[Start TASK INPUTS]

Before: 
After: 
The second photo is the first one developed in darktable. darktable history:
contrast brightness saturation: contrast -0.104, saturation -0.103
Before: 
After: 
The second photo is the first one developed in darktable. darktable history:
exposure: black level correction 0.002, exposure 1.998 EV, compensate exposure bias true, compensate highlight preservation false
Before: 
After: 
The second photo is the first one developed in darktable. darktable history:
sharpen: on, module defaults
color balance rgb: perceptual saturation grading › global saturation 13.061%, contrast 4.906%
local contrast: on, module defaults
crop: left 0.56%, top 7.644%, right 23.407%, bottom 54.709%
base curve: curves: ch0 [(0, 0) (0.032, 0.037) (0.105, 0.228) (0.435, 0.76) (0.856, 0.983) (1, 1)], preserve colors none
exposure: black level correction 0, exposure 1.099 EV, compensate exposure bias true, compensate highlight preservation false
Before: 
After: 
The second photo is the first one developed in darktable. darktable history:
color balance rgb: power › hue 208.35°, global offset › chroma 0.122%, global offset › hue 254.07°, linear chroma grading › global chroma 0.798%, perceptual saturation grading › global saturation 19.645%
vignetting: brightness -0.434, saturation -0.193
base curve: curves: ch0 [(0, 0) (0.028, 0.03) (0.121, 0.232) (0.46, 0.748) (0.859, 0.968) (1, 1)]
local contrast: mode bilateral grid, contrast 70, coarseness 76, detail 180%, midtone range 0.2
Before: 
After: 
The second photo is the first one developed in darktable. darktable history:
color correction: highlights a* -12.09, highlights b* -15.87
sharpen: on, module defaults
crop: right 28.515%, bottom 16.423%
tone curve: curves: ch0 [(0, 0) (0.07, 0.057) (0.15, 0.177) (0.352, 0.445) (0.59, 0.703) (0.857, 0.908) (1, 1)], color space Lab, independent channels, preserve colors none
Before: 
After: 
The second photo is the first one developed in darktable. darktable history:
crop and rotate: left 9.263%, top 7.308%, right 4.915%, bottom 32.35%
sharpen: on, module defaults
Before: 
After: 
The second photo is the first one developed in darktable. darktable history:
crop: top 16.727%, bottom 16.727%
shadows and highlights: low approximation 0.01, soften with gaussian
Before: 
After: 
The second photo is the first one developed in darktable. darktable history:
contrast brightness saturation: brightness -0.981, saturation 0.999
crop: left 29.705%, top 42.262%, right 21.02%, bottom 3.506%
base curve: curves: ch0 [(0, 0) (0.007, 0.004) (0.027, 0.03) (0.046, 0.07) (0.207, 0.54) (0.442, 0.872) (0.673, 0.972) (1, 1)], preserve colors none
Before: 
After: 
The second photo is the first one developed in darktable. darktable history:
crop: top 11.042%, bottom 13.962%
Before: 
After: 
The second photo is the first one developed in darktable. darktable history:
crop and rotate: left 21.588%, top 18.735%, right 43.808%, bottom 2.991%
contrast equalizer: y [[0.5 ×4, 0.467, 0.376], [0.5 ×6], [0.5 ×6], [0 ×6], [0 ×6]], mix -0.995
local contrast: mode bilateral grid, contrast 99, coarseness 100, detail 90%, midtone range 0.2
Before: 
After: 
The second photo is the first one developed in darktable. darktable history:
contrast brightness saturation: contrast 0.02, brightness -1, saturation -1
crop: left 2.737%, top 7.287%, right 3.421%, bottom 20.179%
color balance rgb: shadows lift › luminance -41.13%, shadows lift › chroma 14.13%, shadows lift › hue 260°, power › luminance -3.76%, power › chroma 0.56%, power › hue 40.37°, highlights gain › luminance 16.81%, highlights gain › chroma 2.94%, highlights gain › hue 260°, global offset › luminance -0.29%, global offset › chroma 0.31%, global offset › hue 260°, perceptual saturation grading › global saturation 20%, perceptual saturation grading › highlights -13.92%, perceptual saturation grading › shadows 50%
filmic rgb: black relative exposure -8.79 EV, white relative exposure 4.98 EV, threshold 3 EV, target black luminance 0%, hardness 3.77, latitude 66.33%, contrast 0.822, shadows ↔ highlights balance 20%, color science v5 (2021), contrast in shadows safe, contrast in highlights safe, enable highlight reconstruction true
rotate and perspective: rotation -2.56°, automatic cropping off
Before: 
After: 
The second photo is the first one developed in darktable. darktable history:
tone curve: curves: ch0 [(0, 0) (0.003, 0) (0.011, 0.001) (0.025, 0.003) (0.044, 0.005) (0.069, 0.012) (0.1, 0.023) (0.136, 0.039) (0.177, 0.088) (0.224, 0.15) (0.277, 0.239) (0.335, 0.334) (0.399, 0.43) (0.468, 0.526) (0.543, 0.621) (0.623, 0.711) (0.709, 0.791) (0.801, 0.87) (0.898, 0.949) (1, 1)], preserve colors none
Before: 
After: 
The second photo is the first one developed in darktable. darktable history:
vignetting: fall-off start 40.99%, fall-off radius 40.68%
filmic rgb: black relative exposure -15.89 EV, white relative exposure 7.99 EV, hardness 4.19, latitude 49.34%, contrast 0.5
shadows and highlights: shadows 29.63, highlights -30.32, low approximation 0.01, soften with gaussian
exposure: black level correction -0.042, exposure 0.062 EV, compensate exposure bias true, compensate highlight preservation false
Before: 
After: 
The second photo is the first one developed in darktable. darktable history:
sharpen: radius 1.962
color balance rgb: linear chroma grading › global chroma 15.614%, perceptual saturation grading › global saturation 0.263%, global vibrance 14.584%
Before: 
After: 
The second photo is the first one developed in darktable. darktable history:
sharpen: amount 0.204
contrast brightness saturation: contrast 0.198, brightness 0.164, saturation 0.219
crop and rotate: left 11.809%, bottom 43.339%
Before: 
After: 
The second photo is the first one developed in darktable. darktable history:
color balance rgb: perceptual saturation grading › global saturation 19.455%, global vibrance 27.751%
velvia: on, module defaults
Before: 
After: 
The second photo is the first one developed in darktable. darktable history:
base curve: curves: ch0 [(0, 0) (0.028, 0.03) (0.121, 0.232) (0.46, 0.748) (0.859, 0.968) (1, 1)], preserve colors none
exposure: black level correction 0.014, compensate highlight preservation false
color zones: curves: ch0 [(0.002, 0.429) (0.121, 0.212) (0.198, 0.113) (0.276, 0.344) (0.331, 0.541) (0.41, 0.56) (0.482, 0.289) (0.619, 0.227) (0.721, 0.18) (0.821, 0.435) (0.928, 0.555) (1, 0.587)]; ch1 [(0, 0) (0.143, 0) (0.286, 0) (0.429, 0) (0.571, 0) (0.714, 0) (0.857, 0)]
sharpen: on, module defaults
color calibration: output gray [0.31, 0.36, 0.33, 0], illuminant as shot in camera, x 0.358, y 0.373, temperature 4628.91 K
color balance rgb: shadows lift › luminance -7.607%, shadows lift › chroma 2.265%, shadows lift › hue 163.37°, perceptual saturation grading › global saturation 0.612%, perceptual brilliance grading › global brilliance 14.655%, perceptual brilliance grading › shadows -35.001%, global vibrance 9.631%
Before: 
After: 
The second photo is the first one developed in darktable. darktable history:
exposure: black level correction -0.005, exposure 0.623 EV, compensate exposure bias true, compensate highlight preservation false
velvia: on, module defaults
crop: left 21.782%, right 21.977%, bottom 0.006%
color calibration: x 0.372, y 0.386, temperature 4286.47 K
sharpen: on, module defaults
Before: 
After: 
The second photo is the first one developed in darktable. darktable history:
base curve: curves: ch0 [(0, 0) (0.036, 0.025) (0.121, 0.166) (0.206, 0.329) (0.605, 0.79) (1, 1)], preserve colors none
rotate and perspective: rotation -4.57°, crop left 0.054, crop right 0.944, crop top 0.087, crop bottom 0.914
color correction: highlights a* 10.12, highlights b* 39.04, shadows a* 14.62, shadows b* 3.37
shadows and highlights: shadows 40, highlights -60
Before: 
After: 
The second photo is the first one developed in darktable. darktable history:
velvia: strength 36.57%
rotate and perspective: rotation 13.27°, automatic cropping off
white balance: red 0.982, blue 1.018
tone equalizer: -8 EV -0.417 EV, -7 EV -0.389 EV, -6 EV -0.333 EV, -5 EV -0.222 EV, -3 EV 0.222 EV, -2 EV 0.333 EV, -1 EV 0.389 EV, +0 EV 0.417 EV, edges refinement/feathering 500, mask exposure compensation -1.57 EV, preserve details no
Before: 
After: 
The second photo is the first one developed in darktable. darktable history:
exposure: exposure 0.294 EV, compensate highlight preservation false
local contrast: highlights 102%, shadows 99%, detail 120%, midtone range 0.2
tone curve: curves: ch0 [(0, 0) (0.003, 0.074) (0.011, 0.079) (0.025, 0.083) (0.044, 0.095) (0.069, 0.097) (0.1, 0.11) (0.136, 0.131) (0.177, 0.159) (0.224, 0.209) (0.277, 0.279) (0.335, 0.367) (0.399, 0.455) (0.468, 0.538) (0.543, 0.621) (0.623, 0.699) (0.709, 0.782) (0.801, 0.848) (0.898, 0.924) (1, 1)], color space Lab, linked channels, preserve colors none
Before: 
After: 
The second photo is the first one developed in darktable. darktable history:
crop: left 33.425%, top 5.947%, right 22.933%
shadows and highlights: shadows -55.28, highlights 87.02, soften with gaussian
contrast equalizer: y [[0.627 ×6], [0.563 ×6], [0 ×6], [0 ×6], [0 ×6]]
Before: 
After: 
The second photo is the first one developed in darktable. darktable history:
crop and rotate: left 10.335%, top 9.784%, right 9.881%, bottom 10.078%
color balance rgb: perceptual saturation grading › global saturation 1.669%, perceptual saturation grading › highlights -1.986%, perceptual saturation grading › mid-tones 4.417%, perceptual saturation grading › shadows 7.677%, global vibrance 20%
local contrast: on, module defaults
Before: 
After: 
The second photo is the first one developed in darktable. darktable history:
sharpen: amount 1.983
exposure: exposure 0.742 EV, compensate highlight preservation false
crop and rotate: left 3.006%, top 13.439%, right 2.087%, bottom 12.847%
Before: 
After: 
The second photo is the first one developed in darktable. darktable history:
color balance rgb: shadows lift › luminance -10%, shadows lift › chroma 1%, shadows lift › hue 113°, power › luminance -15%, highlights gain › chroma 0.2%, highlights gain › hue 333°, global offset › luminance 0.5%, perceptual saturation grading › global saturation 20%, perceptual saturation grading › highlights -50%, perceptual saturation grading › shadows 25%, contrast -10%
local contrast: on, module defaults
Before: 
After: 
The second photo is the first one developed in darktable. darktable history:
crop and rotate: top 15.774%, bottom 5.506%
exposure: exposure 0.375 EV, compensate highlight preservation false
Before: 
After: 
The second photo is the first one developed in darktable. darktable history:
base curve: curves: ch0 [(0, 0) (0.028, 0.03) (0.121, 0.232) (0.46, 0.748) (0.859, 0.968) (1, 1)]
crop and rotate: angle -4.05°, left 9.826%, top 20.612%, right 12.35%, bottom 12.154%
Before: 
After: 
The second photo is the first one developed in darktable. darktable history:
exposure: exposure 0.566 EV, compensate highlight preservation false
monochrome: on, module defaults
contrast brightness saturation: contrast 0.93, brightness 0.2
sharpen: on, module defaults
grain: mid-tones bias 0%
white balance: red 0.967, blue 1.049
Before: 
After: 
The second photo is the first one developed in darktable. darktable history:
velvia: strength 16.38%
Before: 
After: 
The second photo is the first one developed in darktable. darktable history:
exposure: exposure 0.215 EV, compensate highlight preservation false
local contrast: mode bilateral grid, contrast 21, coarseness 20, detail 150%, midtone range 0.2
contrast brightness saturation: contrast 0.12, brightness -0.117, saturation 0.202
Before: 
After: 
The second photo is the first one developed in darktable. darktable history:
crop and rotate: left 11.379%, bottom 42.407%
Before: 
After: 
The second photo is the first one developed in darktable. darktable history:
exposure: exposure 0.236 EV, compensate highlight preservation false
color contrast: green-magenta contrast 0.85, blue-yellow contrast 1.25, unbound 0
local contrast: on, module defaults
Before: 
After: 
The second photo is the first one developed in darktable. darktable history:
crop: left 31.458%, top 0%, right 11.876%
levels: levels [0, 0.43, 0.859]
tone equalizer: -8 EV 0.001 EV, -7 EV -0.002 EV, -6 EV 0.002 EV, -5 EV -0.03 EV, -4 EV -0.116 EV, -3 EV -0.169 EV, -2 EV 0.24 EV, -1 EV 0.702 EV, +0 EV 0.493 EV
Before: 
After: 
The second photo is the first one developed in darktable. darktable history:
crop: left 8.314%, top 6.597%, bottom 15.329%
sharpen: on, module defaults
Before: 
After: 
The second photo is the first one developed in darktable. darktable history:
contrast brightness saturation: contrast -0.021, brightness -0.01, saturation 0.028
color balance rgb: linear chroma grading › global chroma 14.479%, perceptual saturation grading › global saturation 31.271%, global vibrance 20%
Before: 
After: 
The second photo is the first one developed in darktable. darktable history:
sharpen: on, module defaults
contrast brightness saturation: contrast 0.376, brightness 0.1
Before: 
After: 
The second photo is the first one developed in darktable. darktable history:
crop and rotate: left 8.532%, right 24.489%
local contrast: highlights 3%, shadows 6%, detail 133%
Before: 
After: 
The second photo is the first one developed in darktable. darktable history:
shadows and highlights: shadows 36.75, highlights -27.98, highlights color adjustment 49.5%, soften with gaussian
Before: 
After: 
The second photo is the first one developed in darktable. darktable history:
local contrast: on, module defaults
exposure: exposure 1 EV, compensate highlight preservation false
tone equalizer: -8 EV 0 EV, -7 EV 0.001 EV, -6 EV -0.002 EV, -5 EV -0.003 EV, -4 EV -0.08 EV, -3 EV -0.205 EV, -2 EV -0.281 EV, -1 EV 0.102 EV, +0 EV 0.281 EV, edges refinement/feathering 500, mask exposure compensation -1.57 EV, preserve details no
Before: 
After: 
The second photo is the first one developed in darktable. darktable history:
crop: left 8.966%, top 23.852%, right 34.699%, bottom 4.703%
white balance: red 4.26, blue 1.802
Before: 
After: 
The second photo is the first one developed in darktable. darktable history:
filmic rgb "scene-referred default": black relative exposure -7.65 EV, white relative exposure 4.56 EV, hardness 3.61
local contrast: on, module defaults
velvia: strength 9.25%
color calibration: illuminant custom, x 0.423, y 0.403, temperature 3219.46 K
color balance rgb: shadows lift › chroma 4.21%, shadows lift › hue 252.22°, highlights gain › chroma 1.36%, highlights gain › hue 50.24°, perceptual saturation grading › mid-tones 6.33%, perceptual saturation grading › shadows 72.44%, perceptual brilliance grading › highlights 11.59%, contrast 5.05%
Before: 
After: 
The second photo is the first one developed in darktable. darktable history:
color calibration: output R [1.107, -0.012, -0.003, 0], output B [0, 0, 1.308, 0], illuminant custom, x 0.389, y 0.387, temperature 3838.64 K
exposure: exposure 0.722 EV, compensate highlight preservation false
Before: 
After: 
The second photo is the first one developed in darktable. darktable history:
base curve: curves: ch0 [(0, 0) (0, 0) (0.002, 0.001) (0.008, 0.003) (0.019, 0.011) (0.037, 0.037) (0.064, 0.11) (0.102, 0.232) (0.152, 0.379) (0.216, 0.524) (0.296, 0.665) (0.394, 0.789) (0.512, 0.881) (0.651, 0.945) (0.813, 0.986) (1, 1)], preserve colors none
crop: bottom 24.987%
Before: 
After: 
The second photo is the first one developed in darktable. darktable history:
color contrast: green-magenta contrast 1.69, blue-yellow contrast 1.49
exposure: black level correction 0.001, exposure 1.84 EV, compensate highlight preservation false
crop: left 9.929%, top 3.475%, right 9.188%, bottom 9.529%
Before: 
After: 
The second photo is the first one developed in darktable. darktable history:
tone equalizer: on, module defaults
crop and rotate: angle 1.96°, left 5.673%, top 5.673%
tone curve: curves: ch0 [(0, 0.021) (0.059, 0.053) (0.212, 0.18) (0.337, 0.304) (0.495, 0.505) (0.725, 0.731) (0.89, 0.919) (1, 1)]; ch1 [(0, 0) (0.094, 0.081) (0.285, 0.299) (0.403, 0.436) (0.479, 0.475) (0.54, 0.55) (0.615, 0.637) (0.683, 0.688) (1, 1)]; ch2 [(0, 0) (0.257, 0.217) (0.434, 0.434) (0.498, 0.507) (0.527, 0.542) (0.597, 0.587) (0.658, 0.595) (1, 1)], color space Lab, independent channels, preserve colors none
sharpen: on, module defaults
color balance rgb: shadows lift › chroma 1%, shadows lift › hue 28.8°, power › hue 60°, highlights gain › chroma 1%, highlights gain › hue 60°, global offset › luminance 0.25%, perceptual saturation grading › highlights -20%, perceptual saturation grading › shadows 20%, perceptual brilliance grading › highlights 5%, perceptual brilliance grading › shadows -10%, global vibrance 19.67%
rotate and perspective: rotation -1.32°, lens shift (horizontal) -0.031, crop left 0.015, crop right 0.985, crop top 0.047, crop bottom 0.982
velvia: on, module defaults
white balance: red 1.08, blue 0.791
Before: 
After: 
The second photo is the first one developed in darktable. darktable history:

[End TASK INPUTS]

Copy the entries verbatim starting at the beginning and ending at the line containing "exposure: black level correction 0.002, exposure".

Before: 
After: 
The second photo is the first one developed in darktable. darktable history:
contrast brightness saturation: contrast -0.104, saturation -0.103
Before: 
After: 
The second photo is the first one developed in darktable. darktable history:
exposure: black level correction 0.002, exposure 1.998 EV, compensate exposure bias true, compensate highlight preservation false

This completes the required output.